Start of Material provided
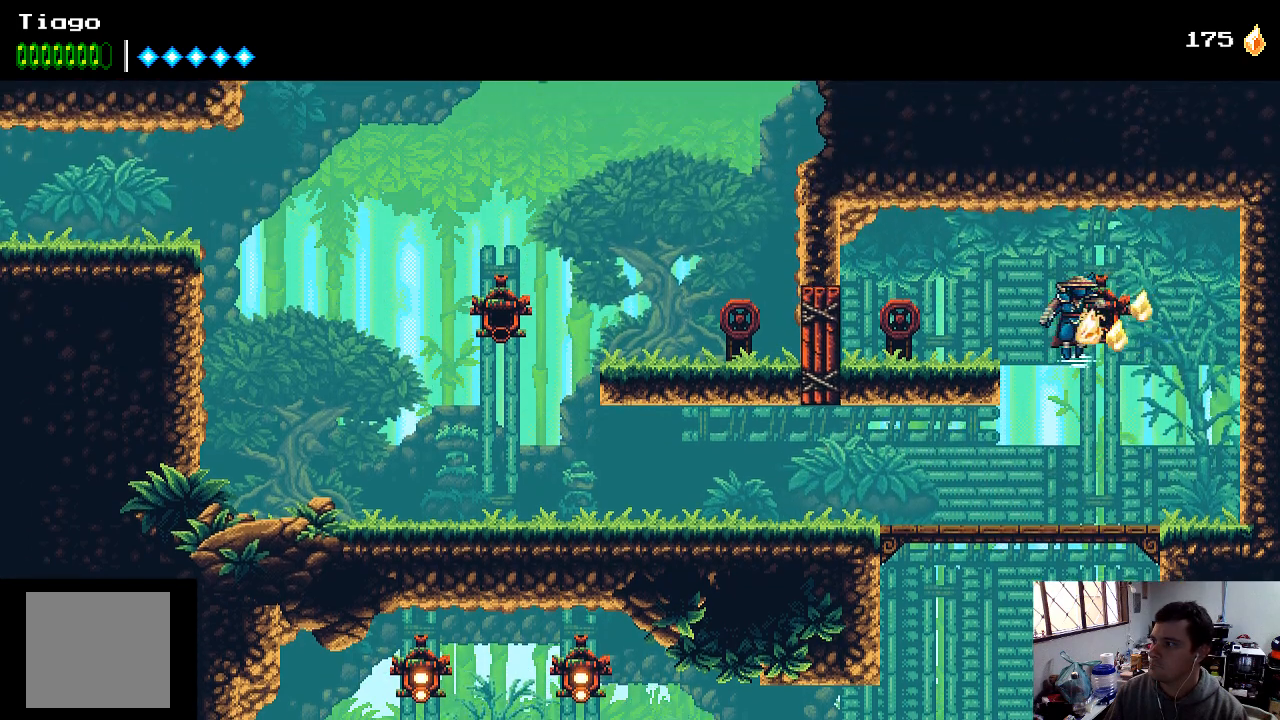
{"buttons": ["DPAD_DOWN"], "left_stick": "center", "right_stick": "center", "events": [[100, "DPAD_RIGHT", "up"], [267, "DPAD_LEFT", "down"], [367, "DPAD_LEFT", "up"], [500, "DPAD_DOWN", "down"]]}
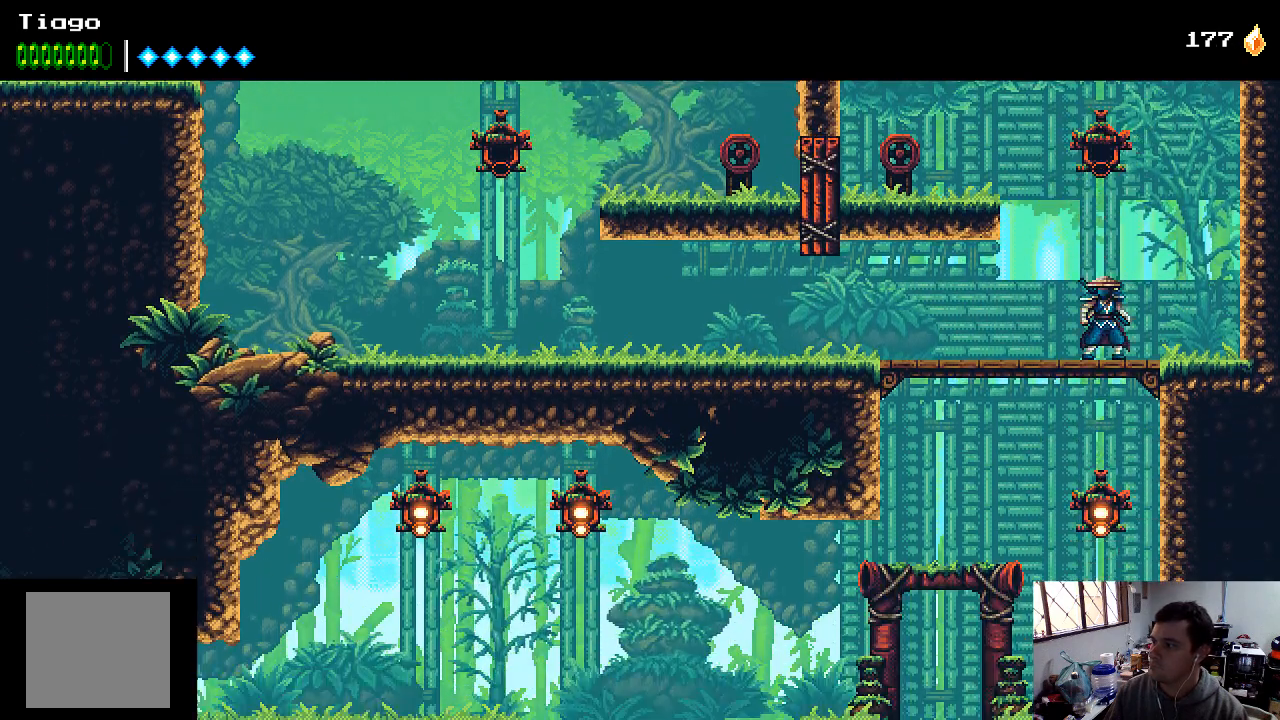
{"buttons": ["X"], "left_stick": "center", "right_stick": "center", "events": [[67, "A", "down"], [200, "A", "up"], [267, "DPAD_DOWN", "up"], [400, "X", "down"]]}
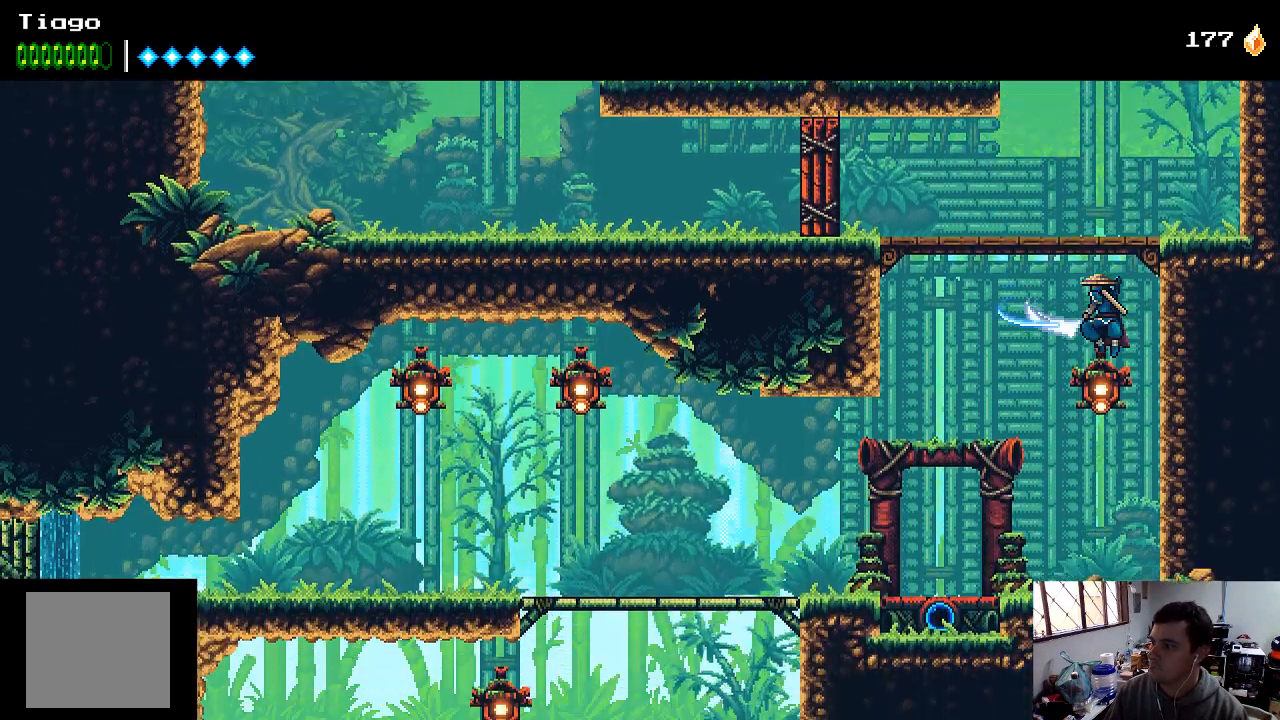
{"buttons": ["DPAD_LEFT"], "left_stick": "center", "right_stick": "center", "events": [[33, "X", "up"], [400, "DPAD_LEFT", "down"]]}
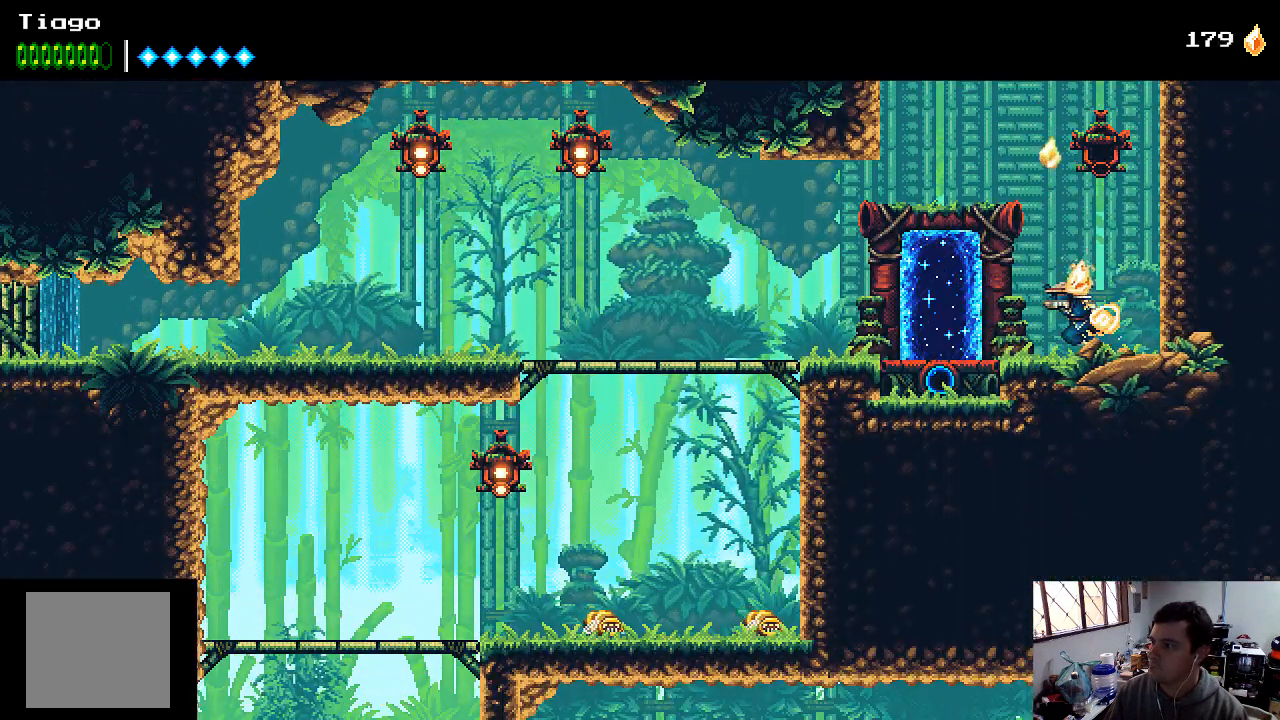
{"buttons": ["DPAD_LEFT"], "left_stick": "center", "right_stick": "center", "events": []}
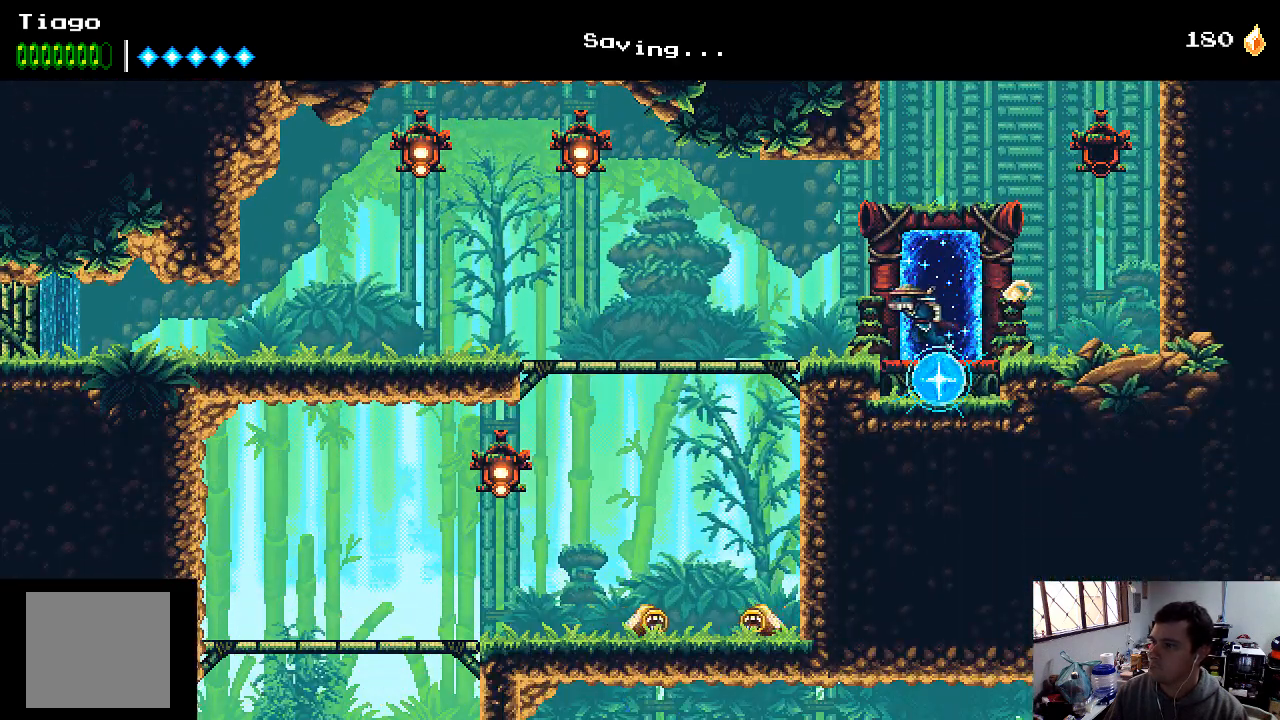
{"buttons": ["DPAD_LEFT"], "left_stick": "center", "right_stick": "center", "events": []}
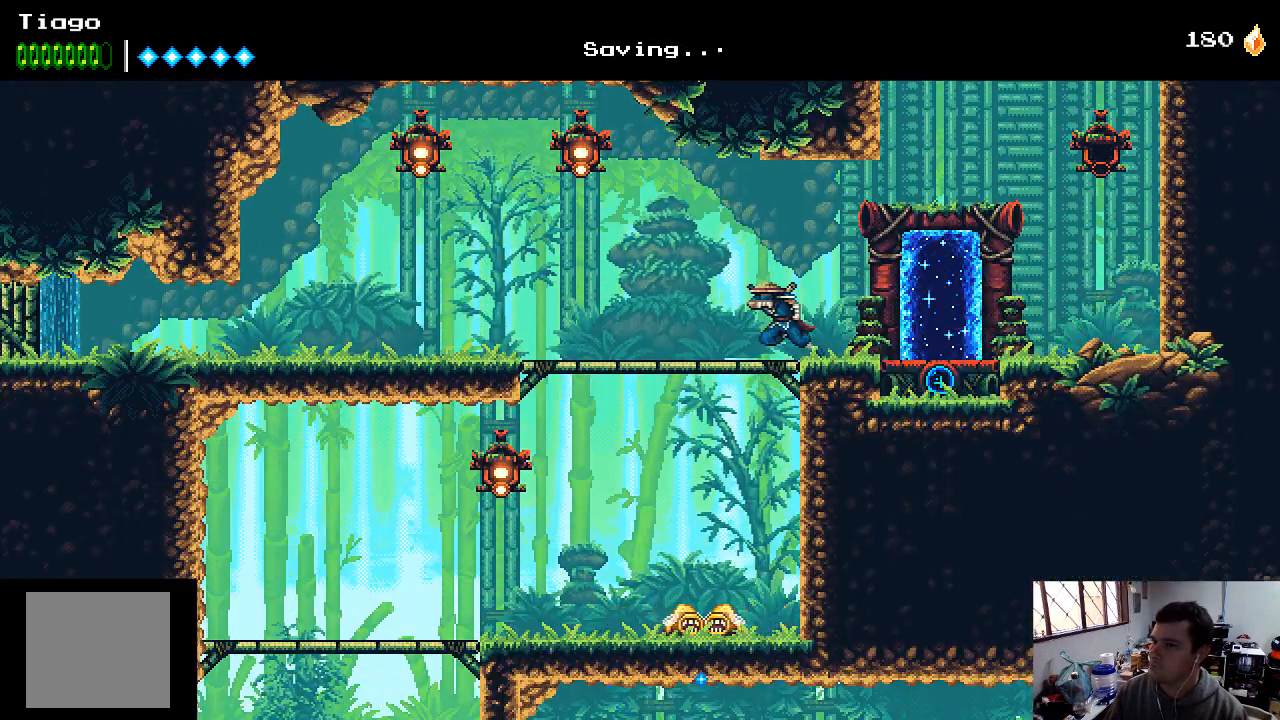
{"buttons": ["A", "X", "DPAD_LEFT"], "left_stick": "center", "right_stick": "center", "events": [[267, "A", "down"], [433, "X", "down"]]}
End of Material provided
_Activity_.
Repeat every entry above exactly as written and omit any pictures it holds.

_Solution to this task_.
{"buttons": ["DPAD_DOWN"], "left_stick": "center", "right_stick": "center", "events": [[100, "DPAD_RIGHT", "up"], [267, "DPAD_LEFT", "down"], [367, "DPAD_LEFT", "up"], [500, "DPAD_DOWN", "down"]]}
{"buttons": ["X"], "left_stick": "center", "right_stick": "center", "events": [[67, "A", "down"], [200, "A", "up"], [267, "DPAD_DOWN", "up"], [400, "X", "down"]]}
{"buttons": ["DPAD_LEFT"], "left_stick": "center", "right_stick": "center", "events": [[33, "X", "up"], [400, "DPAD_LEFT", "down"]]}
{"buttons": ["DPAD_LEFT"], "left_stick": "center", "right_stick": "center", "events": []}
{"buttons": ["DPAD_LEFT"], "left_stick": "center", "right_stick": "center", "events": []}
{"buttons": ["A", "X", "DPAD_LEFT"], "left_stick": "center", "right_stick": "center", "events": [[267, "A", "down"], [433, "X", "down"]]}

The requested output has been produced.